*Task instructions:* Could you write out every entry exactly as it stands?
========
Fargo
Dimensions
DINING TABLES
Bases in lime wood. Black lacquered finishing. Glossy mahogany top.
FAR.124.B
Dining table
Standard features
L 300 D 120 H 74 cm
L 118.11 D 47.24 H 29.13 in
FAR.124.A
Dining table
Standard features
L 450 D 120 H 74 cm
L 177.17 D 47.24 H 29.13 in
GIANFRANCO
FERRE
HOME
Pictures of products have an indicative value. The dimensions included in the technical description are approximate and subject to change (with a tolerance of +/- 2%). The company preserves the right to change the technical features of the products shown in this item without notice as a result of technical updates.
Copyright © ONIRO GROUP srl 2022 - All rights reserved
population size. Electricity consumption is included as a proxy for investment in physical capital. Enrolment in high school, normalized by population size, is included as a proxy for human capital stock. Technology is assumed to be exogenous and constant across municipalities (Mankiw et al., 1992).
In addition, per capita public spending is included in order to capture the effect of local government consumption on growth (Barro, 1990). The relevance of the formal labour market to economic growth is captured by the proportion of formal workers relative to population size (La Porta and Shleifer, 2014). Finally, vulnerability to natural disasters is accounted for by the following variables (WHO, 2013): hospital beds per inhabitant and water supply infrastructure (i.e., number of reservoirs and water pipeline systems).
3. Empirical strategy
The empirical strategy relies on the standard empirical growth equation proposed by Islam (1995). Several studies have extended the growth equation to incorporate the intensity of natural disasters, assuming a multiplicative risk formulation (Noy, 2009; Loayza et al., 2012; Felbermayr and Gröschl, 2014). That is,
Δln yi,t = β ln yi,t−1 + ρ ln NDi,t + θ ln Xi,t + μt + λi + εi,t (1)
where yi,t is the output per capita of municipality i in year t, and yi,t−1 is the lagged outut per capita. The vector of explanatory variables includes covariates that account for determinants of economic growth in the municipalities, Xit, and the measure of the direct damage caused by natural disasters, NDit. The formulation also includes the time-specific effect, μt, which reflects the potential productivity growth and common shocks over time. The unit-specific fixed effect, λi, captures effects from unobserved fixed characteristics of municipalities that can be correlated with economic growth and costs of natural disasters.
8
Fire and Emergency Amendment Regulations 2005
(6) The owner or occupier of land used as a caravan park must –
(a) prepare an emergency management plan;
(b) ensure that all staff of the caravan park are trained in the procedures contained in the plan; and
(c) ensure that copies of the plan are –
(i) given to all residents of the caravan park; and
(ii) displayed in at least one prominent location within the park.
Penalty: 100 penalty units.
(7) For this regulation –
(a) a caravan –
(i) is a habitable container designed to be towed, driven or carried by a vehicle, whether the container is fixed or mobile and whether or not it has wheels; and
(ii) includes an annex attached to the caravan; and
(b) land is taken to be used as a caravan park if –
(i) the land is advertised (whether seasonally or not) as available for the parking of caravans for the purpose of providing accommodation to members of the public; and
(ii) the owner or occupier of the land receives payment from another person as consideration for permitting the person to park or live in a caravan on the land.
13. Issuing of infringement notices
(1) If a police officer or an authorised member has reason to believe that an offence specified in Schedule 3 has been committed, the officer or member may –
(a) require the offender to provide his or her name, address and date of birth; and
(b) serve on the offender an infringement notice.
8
========
*Reply:*
Fargo
Dimensions
DINING TABLES
Bases in lime wood. Black lacquered finishing. Glossy mahogany top.
FAR.124.B
Dining table
Standard features
L 300 D 120 H 74 cm
L 118.11 D 47.24 H 29.13 in
FAR.124.A
Dining table
Standard features
L 450 D 120 H 74 cm
L 177.17 D 47.24 H 29.13 in
GIANFRANCO
FERRE
HOME
Pictures of products have an indicative value. The dimensions included in the technical description are approximate and subject to change (with a tolerance of +/- 2%). The company preserves the right to change the technical features of the products shown in this item without notice as a result of technical updates.
Copyright © ONIRO GROUP srl 2022 - All rights reserved
population size. Electricity consumption is included as a proxy for investment in physical capital. Enrolment in high school, normalized by population size, is included as a proxy for human capital stock. Technology is assumed to be exogenous and constant across municipalities (Mankiw et al., 1992).
In addition, per capita public spending is included in order to capture the effect of local government consumption on growth (Barro, 1990). The relevance of the formal labour market to economic growth is captured by the proportion of formal workers relative to population size (La Porta and Shleifer, 2014). Finally, vulnerability to natural disasters is accounted for by the following variables (WHO, 2013): hospital beds per inhabitant and water supply infrastructure (i.e., number of reservoirs and water pipeline systems).
3. Empirical strategy
The empirical strategy relies on the standard empirical growth equation proposed by Islam (1995). Several studies have extended the growth equation to incorporate the intensity of natural disasters, assuming a multiplicative risk formulation (Noy, 2009; Loayza et al., 2012; Felbermayr and Gröschl, 2014). That is,
Δln yi,t = β ln yi,t−1 + ρ ln NDi,t + θ ln Xi,t + μt + λi + εi,t (1)
where yi,t is the output per capita of municipality i in year t, and yi,t−1 is the lagged outut per capita. The vector of explanatory variables includes covariates that account for determinants of economic growth in the municipalities, Xit, and the measure of the direct damage caused by natural disasters, NDit. The formulation also includes the time-specific effect, μt, which reflects the potential productivity growth and common shocks over time. The unit-specific fixed effect, λi, captures effects from unobserved fixed characteristics of municipalities that can be correlated with economic growth and costs of natural disasters.
8
Fire and Emergency Amendment Regulations 2005
(6) The owner or occupier of land used as a caravan park must –
(a) prepare an emergency management plan;
(b) ensure that all staff of the caravan park are trained in the procedures contained in the plan; and
(c) ensure that copies of the plan are –
(i) given to all residents of the caravan park; and
(ii) displayed in at least one prominent location within the park.
Penalty: 100 penalty units.
(7) For this regulation –
(a) a caravan –
(i) is a habitable container designed to be towed, driven or carried by a vehicle, whether the container is fixed or mobile and whether or not it has wheels; and
(ii) includes an annex attached to the caravan; and
(b) land is taken to be used as a caravan park if –
(i) the land is advertised (whether seasonally or not) as available for the parking of caravans for the purpose of providing accommodation to members of the public; and
(ii) the owner or occupier of the land receives payment from another person as consideration for permitting the person to park or live in a caravan on the land.
13. Issuing of infringement notices
(1) If a police officer or an authorised member has reason to believe that an offence specified in Schedule 3 has been committed, the officer or member may –
(a) require the offender to provide his or her name, address and date of birth; and
(b) serve on the offender an infringement notice.
8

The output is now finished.